Stored data
- - - - -

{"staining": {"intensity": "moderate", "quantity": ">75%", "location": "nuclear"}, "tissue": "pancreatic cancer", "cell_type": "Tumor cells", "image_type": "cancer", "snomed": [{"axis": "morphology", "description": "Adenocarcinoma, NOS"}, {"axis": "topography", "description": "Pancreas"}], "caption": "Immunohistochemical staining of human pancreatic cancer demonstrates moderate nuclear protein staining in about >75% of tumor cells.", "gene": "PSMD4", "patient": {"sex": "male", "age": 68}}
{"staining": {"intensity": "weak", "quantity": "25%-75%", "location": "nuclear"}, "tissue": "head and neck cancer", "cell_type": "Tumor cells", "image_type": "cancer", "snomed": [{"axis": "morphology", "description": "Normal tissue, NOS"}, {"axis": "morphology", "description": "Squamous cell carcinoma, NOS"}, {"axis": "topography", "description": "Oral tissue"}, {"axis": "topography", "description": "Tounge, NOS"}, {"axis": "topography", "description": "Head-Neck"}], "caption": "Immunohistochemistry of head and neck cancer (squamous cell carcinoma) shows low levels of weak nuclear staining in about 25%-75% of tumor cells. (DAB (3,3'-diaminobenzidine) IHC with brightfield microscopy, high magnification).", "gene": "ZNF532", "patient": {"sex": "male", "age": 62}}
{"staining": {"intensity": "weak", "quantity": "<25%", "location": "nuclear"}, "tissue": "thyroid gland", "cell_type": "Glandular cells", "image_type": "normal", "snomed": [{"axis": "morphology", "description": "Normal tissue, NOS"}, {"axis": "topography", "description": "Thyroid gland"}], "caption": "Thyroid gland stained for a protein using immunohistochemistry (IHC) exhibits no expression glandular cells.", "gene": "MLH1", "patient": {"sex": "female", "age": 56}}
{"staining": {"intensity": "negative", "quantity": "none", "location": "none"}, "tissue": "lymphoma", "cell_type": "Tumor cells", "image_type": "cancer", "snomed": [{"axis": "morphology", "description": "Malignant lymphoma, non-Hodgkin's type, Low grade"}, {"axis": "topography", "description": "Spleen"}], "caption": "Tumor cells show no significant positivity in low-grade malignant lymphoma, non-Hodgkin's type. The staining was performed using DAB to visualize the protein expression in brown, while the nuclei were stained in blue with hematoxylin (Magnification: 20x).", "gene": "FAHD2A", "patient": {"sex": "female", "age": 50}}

- - - - -

Activity
Copy every line of the listing where the word "Normal" appears.

Task solution
{"staining": {"intensity": "weak", "quantity": "25%-75%", "location": "nuclear"}, "tissue": "head and neck cancer", "cell_type": "Tumor cells", "image_type": "cancer", "snomed": [{"axis": "morphology", "description": "Normal tissue, NOS"}, {"axis": "morphology", "description": "Squamous cell carcinoma, NOS"}, {"axis": "topography", "description": "Oral tissue"}, {"axis": "topography", "description": "Tounge, NOS"}, {"axis": "topography", "description": "Head-Neck"}], "caption": "Immunohistochemistry of head and neck cancer (squamous cell carcinoma) shows low levels of weak nuclear staining in about 25%-75% of tumor cells. (DAB (3,3'-diaminobenzidine) IHC with brightfield microscopy, high magnification).", "gene": "ZNF532", "patient": {"sex": "male", "age": 62}}
{"staining": {"intensity": "weak", "quantity": "<25%", "location": "nuclear"}, "tissue": "thyroid gland", "cell_type": "Glandular cells", "image_type": "normal", "snomed": [{"axis": "morphology", "description": "Normal tissue, NOS"}, {"axis": "topography", "description": "Thyroid gland"}], "caption": "Thyroid gland stained for a protein using immunohistochemistry (IHC) exhibits no expression glandular cells.", "gene": "MLH1", "patient": {"sex": "female", "age": 56}}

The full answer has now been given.